• **Set exercise A**
Summarize the forum thread about Parsedom in two sentences.

• **Passage provided**
++++++++++++++++++++

I'm also having the UnicodeDecodeError problem. It happens when checking the status on this url. The error goes away if you edit line 410 in fetchPage and remove decode("utf-8"). I'm not sure if that would be the permanent solution.

Code:
line 410: ret_obj["content"] = inputdata.decode("utf-8")

to 

line 410: ret_obj["content"] = inputdata

RE: [Release] Parsedom and other functions - bossanova808 - 2012-09-23

Maybe try using the unquoteUni I posted above as an alternative to decode??

You'll probably have to ask TobiasTheCommie for help with stuff inside of parseDOM itself.

RE: [Release] Parsedom and other functions - newatv2user - 2012-09-26

Well, the easiest fix for me was removing 1.2 and installing 1.1. Unfortunately, even with automatic updates disabled, it just keeps updating to the borked 1.2. Wtf? Is there any way to disable update for this?

Update:
Installed 1.1 and changed the version in addon.xml to 1.2. Hope that works.

RE: [Release] Parsedom and other functions - mrstealth - 2012-09-27

(2012-09-26, 04:28)newatv2user Wrote: Well, the easiest fix for me was removing 1.2 and installing 1.1. Unfortunately, even with automatic updates disabled, it just keeps updating to the borked 1.2. Wtf? Is there any way to disable update for this?

Update:
Installed 1.1 and changed the version in addon.xml to 1.2. Hope that works.

I just put the script.module.parsedom-1.1.0 version in my xbmc repository and raised the version to 1.2.1 in addon.xml.

Code:
<addon id='script.module.parsedom' version='1.2.1' name='Parsedom for xbmc plugins' provider-name='TheCollective'>

But this is a workaround and I hope the issue will be fixed in the next parsedom version

RE: [Release] Parsedom and other functions - stacked - 2012-11-23

I don't understand the 1.3.0 update ( View the diff ).

The unquote-ing causes the below statement to produce an index error in getParameters.

Code:
params = common.getParameters("?path=/root/favorites&login=true&name=Tom+%26+Jerry")

I found a workaround of just using quote_plus. Is this the intended use?

Code:
params = common.getParameters(urllib.quote_plus("?path=/root/favorites&login=true&name=Tom+%26+Jerry"))

RE: [Release] Parsedom and other functions - Popeye - 2012-11-23

The commit is just crazy IMHO Big Grin

. The issues others have had with unicode characters is probably due to unquote_plus inability to manage this properly.
I've been using below for ages without any issues what so ever...

PHP Code:
# FROM plugin.video.youtube.beta  -- converts the request url passed on by xbmc to our plugin into a dict  
def get_parameters(parameterString):
    commands = {}
    splitCommands = parameterString[parameterString.find('?')+1:].split('&')

++++++++++++++++++++

• **Listed records**
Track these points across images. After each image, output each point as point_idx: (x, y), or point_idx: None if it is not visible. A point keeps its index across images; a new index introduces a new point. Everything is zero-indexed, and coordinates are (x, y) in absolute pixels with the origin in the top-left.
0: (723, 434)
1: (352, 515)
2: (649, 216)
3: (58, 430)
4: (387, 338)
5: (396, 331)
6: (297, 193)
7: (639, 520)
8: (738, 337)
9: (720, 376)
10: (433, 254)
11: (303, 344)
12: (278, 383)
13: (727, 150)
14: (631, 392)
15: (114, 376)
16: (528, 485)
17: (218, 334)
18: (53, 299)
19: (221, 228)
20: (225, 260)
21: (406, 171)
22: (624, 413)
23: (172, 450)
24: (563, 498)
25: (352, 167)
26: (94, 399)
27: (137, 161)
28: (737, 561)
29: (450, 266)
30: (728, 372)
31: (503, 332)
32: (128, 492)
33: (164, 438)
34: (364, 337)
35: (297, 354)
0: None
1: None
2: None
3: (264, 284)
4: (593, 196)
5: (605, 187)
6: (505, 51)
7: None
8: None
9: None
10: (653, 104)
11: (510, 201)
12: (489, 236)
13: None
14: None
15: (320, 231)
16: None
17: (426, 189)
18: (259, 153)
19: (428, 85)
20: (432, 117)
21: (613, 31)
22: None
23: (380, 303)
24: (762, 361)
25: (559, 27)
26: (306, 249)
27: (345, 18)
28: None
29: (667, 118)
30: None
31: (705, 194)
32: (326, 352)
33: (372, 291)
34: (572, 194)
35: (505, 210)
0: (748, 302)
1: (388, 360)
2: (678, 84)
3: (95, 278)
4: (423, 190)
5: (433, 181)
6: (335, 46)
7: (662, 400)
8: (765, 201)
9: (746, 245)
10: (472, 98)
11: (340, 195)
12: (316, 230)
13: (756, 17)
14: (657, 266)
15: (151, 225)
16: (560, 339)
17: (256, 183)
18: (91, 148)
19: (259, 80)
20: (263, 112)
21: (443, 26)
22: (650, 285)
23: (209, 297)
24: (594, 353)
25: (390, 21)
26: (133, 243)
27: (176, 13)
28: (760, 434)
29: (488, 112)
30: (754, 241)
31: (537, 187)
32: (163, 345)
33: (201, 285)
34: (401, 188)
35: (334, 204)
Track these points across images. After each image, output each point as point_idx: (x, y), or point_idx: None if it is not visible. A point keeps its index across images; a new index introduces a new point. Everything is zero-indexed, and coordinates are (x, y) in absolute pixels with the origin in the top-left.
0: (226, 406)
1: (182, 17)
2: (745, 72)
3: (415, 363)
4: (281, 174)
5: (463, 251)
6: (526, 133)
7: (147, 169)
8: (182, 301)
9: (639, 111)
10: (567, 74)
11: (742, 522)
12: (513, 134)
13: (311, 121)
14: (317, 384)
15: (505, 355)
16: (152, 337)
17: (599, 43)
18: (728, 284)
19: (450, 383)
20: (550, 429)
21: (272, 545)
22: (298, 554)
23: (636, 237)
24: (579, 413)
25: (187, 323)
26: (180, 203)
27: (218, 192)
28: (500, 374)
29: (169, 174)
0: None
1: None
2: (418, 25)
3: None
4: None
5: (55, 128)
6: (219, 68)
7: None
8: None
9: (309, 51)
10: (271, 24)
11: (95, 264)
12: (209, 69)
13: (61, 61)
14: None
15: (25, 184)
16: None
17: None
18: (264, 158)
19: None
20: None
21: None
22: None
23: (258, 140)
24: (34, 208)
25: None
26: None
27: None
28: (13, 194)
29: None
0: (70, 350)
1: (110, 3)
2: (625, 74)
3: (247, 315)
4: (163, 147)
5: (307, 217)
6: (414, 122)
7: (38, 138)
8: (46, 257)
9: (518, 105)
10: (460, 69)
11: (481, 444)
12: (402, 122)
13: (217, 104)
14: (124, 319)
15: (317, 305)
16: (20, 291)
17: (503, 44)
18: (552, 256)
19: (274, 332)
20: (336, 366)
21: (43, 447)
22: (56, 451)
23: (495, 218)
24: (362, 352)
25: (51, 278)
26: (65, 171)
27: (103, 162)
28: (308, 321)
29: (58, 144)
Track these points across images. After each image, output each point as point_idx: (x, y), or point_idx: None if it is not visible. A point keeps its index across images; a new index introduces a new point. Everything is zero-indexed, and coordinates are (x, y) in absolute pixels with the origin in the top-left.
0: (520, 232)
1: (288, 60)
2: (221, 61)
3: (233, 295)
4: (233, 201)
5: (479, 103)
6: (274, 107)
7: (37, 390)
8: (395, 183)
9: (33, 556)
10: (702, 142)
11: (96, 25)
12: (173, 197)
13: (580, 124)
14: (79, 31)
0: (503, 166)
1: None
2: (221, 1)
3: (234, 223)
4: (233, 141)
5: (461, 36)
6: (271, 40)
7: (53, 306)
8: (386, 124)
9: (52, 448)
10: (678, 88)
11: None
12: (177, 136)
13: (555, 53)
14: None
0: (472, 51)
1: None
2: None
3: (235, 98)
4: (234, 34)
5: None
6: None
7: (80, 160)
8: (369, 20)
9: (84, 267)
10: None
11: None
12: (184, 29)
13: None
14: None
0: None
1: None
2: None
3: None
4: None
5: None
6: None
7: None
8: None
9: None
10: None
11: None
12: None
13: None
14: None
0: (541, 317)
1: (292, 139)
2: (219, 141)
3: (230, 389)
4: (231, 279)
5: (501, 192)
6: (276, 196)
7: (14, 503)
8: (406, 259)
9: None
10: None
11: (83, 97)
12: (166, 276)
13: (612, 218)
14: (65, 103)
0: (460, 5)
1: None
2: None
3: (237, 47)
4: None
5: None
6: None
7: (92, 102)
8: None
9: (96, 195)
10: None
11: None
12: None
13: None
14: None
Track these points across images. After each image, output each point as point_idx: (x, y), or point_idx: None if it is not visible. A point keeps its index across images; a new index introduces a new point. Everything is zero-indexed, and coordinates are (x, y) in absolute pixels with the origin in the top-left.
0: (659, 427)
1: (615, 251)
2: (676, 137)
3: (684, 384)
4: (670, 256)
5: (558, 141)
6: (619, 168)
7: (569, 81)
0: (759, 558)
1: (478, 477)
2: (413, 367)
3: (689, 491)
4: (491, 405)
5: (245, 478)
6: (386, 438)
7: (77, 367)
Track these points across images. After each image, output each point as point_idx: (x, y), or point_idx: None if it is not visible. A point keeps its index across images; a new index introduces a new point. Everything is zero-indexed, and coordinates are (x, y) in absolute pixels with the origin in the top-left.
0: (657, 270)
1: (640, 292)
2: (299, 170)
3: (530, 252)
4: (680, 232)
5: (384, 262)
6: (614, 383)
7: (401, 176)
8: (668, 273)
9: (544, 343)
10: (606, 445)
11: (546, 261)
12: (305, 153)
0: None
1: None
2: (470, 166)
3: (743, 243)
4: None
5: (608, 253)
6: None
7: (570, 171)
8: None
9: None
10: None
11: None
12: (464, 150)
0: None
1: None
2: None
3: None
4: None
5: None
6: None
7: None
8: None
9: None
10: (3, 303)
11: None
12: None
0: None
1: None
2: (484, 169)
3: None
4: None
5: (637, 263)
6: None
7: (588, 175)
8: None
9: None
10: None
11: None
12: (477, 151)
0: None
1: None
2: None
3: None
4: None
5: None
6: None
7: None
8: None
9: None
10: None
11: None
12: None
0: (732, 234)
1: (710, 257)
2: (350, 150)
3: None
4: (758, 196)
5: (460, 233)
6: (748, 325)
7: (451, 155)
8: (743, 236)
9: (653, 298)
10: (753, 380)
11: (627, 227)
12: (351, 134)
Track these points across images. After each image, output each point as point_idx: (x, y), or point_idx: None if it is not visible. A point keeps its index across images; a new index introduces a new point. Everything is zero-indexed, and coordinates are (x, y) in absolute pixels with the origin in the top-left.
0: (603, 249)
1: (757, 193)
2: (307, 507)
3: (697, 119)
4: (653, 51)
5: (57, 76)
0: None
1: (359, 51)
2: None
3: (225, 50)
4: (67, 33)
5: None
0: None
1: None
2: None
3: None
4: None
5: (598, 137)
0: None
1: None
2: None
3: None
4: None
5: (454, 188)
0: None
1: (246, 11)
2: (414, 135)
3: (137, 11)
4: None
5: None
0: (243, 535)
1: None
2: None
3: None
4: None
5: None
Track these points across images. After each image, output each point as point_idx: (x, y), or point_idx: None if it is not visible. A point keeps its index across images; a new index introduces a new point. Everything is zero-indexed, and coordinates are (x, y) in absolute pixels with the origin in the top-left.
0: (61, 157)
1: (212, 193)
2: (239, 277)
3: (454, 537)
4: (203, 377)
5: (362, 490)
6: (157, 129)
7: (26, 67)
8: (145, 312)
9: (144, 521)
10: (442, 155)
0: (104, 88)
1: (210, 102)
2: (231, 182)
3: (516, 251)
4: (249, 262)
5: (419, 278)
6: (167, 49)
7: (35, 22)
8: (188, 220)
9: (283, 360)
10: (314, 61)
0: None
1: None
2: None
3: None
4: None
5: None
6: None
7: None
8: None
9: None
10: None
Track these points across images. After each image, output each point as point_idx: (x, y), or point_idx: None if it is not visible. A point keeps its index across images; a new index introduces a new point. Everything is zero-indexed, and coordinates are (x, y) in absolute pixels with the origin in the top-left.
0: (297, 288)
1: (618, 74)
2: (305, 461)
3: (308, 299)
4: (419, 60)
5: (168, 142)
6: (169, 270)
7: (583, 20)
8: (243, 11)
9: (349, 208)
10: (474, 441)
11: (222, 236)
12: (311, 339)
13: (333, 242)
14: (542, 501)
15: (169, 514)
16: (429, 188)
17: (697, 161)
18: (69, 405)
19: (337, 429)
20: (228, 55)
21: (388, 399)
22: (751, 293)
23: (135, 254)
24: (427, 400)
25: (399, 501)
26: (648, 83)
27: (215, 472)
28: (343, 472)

++++++++++++++++++++

• **Set exercise B**
Rewrite the records from their first line through the line with "35: (334, 204)", switching "Track" to "Follow" and leaving all else unchanged.

• **Response A**
Posters report a UnicodeDecodeError that goes away when decode("utf-8") is removed from line 410 in fetchPage, and others replace the broken version 1.2 with version 1.1 while raising the version number in addon.xml. After the 1.3.0 update, unquoting makes getParameters produce an index error that one user avoids with quote_plus, and another poster shares a parameter-parsing function from plugin.video.youtube.beta that has worked for ages without issues.

• **Response B**
Follow these points across images. After each image, output each point as point_idx: (x, y), or point_idx: None if it is not visible. A point keeps its index across images; a new index introduces a new point. Everything is zero-indexed, and coordinates are (x, y) in absolute pixels with the origin in the top-left.
0: (723, 434)
1: (352, 515)
2: (649, 216)
3: (58, 430)
4: (387, 338)
5: (396, 331)
6: (297, 193)
7: (639, 520)
8: (738, 337)
9: (720, 376)
10: (433, 254)
11: (303, 344)
12: (278, 383)
13: (727, 150)
14: (631, 392)
15: (114, 376)
16: (528, 485)
17: (218, 334)
18: (53, 299)
19: (221, 228)
20: (225, 260)
21: (406, 171)
22: (624, 413)
23: (172, 450)
24: (563, 498)
25: (352, 167)
26: (94, 399)
27: (137, 161)
28: (737, 561)
29: (450, 266)
30: (728, 372)
31: (503, 332)
32: (128, 492)
33: (164, 438)
34: (364, 337)
35: (297, 354)
0: None
1: None
2: None
3: (264, 284)
4: (593, 196)
5: (605, 187)
6: (505, 51)
7: None
8: None
9: None
10: (653, 104)
11: (510, 201)
12: (489, 236)
13: None
14: None
15: (320, 231)
16: None
17: (426, 189)
18: (259, 153)
19: (428, 85)
20: (432, 117)
21: (613, 31)
22: None
23: (380, 303)
24: (762, 361)
25: (559, 27)
26: (306, 249)
27: (345, 18)
28: None
29: (667, 118)
30: None
31: (705, 194)
32: (326, 352)
33: (372, 291)
34: (572, 194)
35: (505, 210)
0: (748, 302)
1: (388, 360)
2: (678, 84)
3: (95, 278)
4: (423, 190)
5: (433, 181)
6: (335, 46)
7: (662, 400)
8: (765, 201)
9: (746, 245)
10: (472, 98)
11: (340, 195)
12: (316, 230)
13: (756, 17)
14: (657, 266)
15: (151, 225)
16: (560, 339)
17: (256, 183)
18: (91, 148)
19: (259, 80)
20: (263, 112)
21: (443, 26)
22: (650, 285)
23: (209, 297)
24: (594, 353)
25: (390, 21)
26: (133, 243)
27: (176, 13)
28: (760, 434)
29: (488, 112)
30: (754, 241)
31: (537, 187)
32: (163, 345)
33: (201, 285)
34: (401, 188)
35: (334, 204)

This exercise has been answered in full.